Now maybe I don't fully understand what exactly a "mission-critical" function is, but I am constantly writing about firms sending their email to the cloud; risk management systems, portfolio management systems, and even order management systems and execution management systems that are being run through the cloud too; and any number of data management capabilities that are being sent to the cloud. To that last point, fair enough, you will never see client information run through a public cloud. But internal, private clouds are clouds, nonetheless.
When the audience in attendance was asked to raise their hands if they have moved any of their business critical functions to the cloud, no one moved. Were they afraid to say? Did they not know? Was there really not a single company in the room that had moved mission critical platforms and services into the cloud? Was everyone simply in the room waiting for lunch to be served?

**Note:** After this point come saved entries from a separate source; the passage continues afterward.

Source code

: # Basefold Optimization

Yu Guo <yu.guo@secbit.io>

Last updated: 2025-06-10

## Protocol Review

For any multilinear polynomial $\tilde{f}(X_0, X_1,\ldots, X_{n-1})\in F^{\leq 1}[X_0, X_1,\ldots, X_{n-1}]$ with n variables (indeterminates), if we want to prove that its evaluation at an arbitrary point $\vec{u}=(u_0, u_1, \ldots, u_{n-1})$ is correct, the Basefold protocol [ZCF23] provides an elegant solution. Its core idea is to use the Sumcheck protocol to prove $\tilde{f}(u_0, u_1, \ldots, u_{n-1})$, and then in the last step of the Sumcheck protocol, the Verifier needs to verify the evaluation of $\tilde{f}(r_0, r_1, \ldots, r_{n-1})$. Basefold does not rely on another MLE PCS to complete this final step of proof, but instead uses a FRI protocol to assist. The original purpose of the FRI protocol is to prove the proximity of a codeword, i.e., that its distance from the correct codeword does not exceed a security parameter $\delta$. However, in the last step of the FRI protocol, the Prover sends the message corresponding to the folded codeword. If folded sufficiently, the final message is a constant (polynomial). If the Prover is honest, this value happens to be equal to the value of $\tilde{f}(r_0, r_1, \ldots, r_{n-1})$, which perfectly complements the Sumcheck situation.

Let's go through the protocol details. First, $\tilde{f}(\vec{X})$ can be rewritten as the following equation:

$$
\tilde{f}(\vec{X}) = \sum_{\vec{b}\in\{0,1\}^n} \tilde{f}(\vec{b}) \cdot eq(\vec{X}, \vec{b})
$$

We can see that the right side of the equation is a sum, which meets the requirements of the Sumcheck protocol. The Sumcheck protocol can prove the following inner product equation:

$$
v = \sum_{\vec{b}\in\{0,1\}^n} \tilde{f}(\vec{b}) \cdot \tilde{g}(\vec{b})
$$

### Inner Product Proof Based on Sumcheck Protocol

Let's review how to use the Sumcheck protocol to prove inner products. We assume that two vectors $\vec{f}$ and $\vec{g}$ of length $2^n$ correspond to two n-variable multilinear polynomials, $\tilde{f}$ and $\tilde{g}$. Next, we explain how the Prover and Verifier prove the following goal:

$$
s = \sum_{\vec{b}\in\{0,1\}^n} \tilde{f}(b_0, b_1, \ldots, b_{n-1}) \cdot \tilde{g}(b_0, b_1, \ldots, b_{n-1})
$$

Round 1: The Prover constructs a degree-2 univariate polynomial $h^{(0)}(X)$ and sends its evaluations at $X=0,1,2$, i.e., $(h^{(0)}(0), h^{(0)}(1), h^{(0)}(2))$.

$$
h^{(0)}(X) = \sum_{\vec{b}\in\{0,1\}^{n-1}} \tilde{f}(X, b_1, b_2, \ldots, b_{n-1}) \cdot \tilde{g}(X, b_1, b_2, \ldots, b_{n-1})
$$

Then a CIO from a mid-sized asset manager came forward and made the case for mission critical functions to run through a non-public cloud that has a dedicated network to back up the system.
"We have moved some very important functions out [to the cloud] through a SaaS model," the CIO said. "With a dedicated network to those functions, I don't see why we can't move mission critical functions out there. For us we say cloud implies access over the Internet; I would not put mission critical functions with reliance on access to the Internet. But with the traditional network going out of two sides of your building, I think we would consider mission critical functions in the cloud."
I think that if we're going to have an honest discussion about cloud, then we need to first define what we're talking about when we say cloud (and most importantly, private versus public, as the latter is not viable for mission-critical) and then we need to define what exact systems and platforms are mission-critical, and which systems can handle an outage without wreaking havoc on the institution, making them better targets for a public cloud).
The best people to lead these conversations are the technologists. Business leaders and traders aren't going to have the understanding as to the differences of a private cloud versus Amazon Web Services (AWS) or Google's cloud. They don't know how an outage occurs and what it means to their trading systems.
This isn't just a conversation about a data breach that leaks client information ─ that's the "worst nightmare scenario". I do believe that mission-critical functions are moving to the cloud in ever-increasing droves; I just think that semantics are getting in the way of this conversation.